§ **Exercise**
Nothing is needed except the lines below that run from the one with "Verband zu zahlreichen" through the one with "Od nejdražších", repeated exactly.

§ **Provided records**
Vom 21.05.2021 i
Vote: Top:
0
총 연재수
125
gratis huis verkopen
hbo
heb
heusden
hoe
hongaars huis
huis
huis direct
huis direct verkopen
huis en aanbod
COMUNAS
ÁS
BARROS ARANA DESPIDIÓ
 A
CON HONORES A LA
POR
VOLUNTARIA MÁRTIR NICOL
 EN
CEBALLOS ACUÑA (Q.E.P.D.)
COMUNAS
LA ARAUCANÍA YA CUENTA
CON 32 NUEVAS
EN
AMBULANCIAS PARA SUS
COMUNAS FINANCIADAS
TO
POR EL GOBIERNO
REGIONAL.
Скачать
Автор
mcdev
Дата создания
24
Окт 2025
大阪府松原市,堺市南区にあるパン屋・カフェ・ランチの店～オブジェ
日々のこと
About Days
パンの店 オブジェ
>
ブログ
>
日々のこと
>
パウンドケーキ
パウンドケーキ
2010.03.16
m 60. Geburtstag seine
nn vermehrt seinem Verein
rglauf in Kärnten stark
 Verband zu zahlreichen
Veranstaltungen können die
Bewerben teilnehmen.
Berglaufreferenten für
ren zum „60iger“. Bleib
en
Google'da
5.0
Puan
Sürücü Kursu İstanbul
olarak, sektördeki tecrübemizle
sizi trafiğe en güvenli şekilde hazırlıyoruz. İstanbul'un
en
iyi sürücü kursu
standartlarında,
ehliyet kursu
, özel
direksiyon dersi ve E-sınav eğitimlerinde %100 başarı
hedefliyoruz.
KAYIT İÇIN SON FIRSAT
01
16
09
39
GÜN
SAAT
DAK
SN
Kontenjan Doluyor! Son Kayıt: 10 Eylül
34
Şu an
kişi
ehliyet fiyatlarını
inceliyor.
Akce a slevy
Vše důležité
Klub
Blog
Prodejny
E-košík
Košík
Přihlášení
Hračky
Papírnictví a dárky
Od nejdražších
---
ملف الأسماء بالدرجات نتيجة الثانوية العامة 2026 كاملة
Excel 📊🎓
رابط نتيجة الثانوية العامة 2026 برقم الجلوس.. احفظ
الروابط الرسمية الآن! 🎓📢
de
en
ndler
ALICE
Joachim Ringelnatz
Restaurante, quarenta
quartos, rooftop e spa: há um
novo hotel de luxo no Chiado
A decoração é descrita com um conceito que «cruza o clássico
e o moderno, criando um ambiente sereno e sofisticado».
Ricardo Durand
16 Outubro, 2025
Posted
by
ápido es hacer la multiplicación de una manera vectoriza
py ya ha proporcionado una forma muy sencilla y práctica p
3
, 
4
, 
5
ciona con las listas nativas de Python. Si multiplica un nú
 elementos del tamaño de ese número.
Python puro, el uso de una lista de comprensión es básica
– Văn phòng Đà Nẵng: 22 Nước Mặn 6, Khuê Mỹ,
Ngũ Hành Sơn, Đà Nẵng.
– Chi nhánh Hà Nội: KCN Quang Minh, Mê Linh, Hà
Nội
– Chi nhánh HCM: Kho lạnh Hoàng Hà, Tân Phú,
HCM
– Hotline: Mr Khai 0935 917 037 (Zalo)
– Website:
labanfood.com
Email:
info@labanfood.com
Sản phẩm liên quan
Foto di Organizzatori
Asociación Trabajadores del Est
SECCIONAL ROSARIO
--
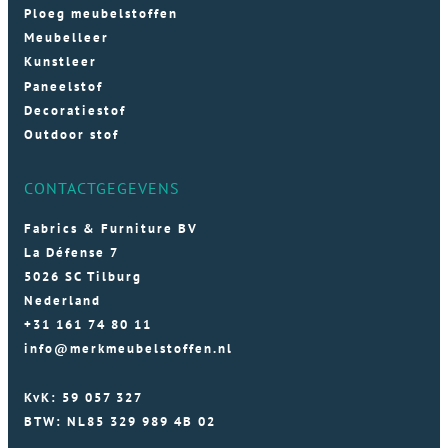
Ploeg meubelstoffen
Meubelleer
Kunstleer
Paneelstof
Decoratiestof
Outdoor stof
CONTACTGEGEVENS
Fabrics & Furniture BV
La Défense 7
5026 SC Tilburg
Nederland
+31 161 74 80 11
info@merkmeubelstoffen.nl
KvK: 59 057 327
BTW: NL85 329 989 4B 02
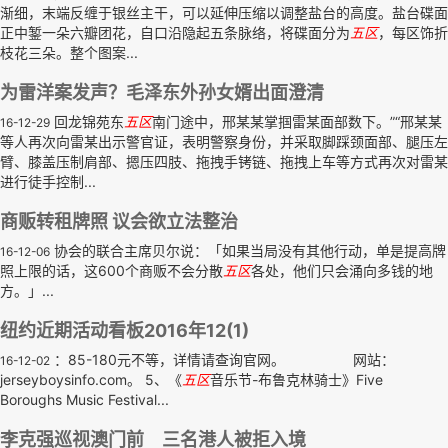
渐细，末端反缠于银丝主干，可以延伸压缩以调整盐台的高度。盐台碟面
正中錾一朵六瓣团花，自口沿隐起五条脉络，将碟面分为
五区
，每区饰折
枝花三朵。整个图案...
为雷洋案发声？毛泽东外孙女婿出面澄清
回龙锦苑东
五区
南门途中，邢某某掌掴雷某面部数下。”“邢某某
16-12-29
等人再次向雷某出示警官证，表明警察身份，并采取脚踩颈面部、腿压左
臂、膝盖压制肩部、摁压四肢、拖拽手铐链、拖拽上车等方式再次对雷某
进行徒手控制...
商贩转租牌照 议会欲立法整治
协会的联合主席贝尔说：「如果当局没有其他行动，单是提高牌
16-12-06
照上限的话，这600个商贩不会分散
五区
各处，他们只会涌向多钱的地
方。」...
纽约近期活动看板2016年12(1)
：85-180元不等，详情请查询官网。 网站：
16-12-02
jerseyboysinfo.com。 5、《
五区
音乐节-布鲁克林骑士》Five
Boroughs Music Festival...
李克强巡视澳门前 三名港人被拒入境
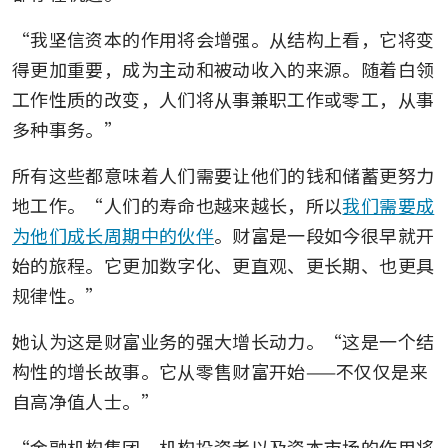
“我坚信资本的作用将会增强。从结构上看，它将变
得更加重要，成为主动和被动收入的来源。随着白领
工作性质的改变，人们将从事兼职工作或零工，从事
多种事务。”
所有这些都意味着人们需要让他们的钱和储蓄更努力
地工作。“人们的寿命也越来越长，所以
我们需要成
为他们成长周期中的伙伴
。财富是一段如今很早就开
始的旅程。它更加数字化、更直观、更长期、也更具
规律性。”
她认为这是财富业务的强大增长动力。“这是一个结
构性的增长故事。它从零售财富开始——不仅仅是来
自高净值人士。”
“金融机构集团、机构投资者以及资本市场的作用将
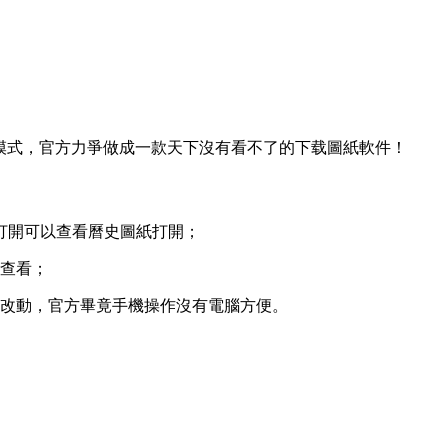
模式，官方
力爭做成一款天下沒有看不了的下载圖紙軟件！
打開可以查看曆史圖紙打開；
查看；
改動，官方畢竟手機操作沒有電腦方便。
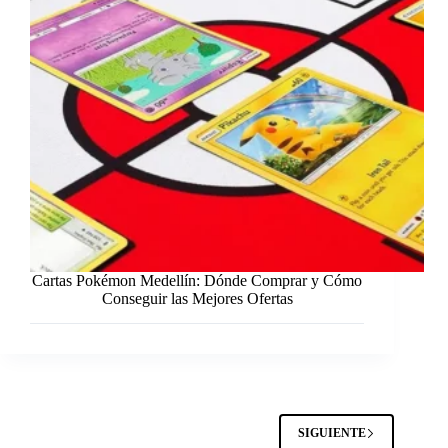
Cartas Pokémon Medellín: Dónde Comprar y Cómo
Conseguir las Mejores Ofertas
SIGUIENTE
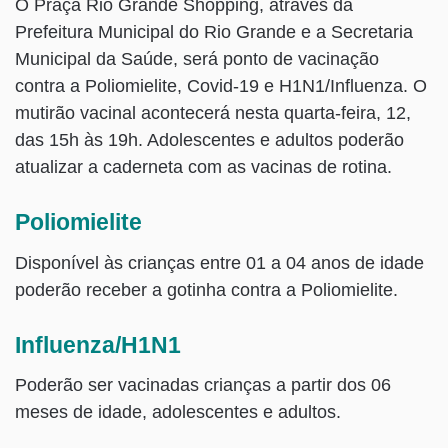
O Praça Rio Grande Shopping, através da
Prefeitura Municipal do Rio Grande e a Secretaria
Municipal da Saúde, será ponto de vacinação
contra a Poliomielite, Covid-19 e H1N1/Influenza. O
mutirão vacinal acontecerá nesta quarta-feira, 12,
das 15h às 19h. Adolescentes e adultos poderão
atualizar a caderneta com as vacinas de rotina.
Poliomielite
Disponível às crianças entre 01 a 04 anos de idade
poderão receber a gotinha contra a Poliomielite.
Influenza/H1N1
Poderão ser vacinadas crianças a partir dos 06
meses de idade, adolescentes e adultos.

§ **Exercise output**
 Verband zu zahlreichen
Veranstaltungen können die
Bewerben teilnehmen.
Berglaufreferenten für
ren zum „60iger“. Bleib
en
Google'da
5.0
Puan
Sürücü Kursu İstanbul
olarak, sektördeki tecrübemizle
sizi trafiğe en güvenli şekilde hazırlıyoruz. İstanbul'un
en
iyi sürücü kursu
standartlarında,
ehliyet kursu
, özel
direksiyon dersi ve E-sınav eğitimlerinde %100 başarı
hedefliyoruz.
KAYIT İÇIN SON FIRSAT
01
16
09
39
GÜN
SAAT
DAK
SN
Kontenjan Doluyor! Son Kayıt: 10 Eylül
34
Şu an
kişi
ehliyet fiyatlarını
inceliyor.
Akce a slevy
Vše důležité
Klub
Blog
Prodejny
E-košík
Košík
Přihlášení
Hračky
Papírnictví a dárky
Od nejdražších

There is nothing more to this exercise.